Anthrax guitarist Scott Ian is easily one of the most recognizable faces in heavy metal. His Groucho Marx-esque eyebrows, King Tut-ian beard and Kojak-like chrome dome have a little something to do with that. But, of course, there’s also his fierce guitar riffing in the aforementioned thrash metal band. Ian has expanded his career to include TV appearances on VH1, spoken word tours and book writing. Two years after releasing I’m the Man: The Story of That Guy from Anthrax in 2015, the rocker is gearing up to release Access All Areas: Stories from a Hard Rock Life on Dec. 12. New York fans can catch him talking about his new book and signing copies at Book Revue in Huntington on Dec. 14 at 7pm.
Steve Jones Gives a Pistols’ Perspective
How is Access All Areas different from I’m the Man?
I’m the Man is an autobiography…This one fills in the blanks. It’s 23 stories from my life. Some of them from when I was a kid and most of them from my years in the band, touring, experiences I’ve had, crazy places I’ve been and situations I’ve been a part of, most of which I call my “Who the hell let me in here?” moments.
Something that you touch upon in the book is while Kiss is now a widely-admired rock band, back in the late 70s/early 80s, non-fans of the band would often voice their disapproval of those who wore Kiss shirts in public.
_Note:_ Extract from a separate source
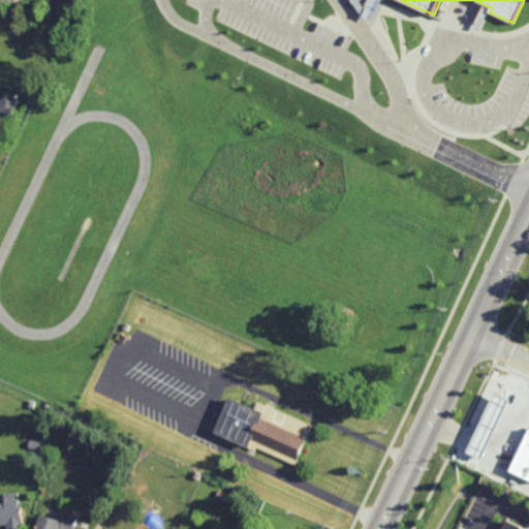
[(0,102),(0,110),(13,114),(19,98),(3,93),(0,102)]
Like any other kind of time in music, it’s generational. And Kiss really tapped the vein of a younger crowd. When you had a bunch of 13 year olds, 14 year olds, 15 year olds who all of a sudden are wearing Kiss shirts and yelling Kiss lyrics and buying Kiss records, well, of course, that makes it completely uncool for the older teenagers who were listening to Led Zeppelin, Pink Floyd, Aerosmith and so on…If you look at it on paper, a four-year age difference, big deal. But 13 and 17, that means everything. [Laughs]
You also tell a great story of seeing Motörhead’s Lemmy wearing very short shorts, but there was no photo in the book.
I wanted to use a photo in the book because obviously it adds a great visual…We couldn’t find out who owned that photo, so I wasn’t able to use it. That’s why I put that line in there: “Go find it online if you have the nerve.”
It’s been a few years since you appeared on the reality TV show Supergroup. What are your thoughts on it now?
I had a blast doing that. I really have nothing bad to say about it. I got to live…as a rock star, for a couple of weeks in Las Vegas and really just had no responsibility. We had limousines on call for us 24 hours a day…It’s an experience that is very much an anomaly in my life. And I just kind of went with it the best I could. I don’t think I betrayed myself and became somebody different on that TV show. I was very much myself. I’ve had a lot of people tell me, “You and Jason Bonham were like the voices of reason on that show.” And I’m like, “Well, I don’t know about all that, but I was just myself. That’s who I am.” I didn’t feel like I needed to put on a bigger personality to be on that TV show.
Have you had opportunities to speak with [your father-in-law] Meat Loaf about his career and if you’ve had similar experiences?
I saw him play in 1978 at the Calderone Concert Hall on Long Island. I’ve been a fan my whole life. But he’s my father-in-law now. I know that sounds strange probably, but he just has different stories than other father-in-laws. When we hang out, it’s not like we’re out there jamming “Bat Out of Hell.” We talk about normal things and we have normal lives. And it’s family time. He dotes on his grandson like any father-in-law would. We have a great relationship.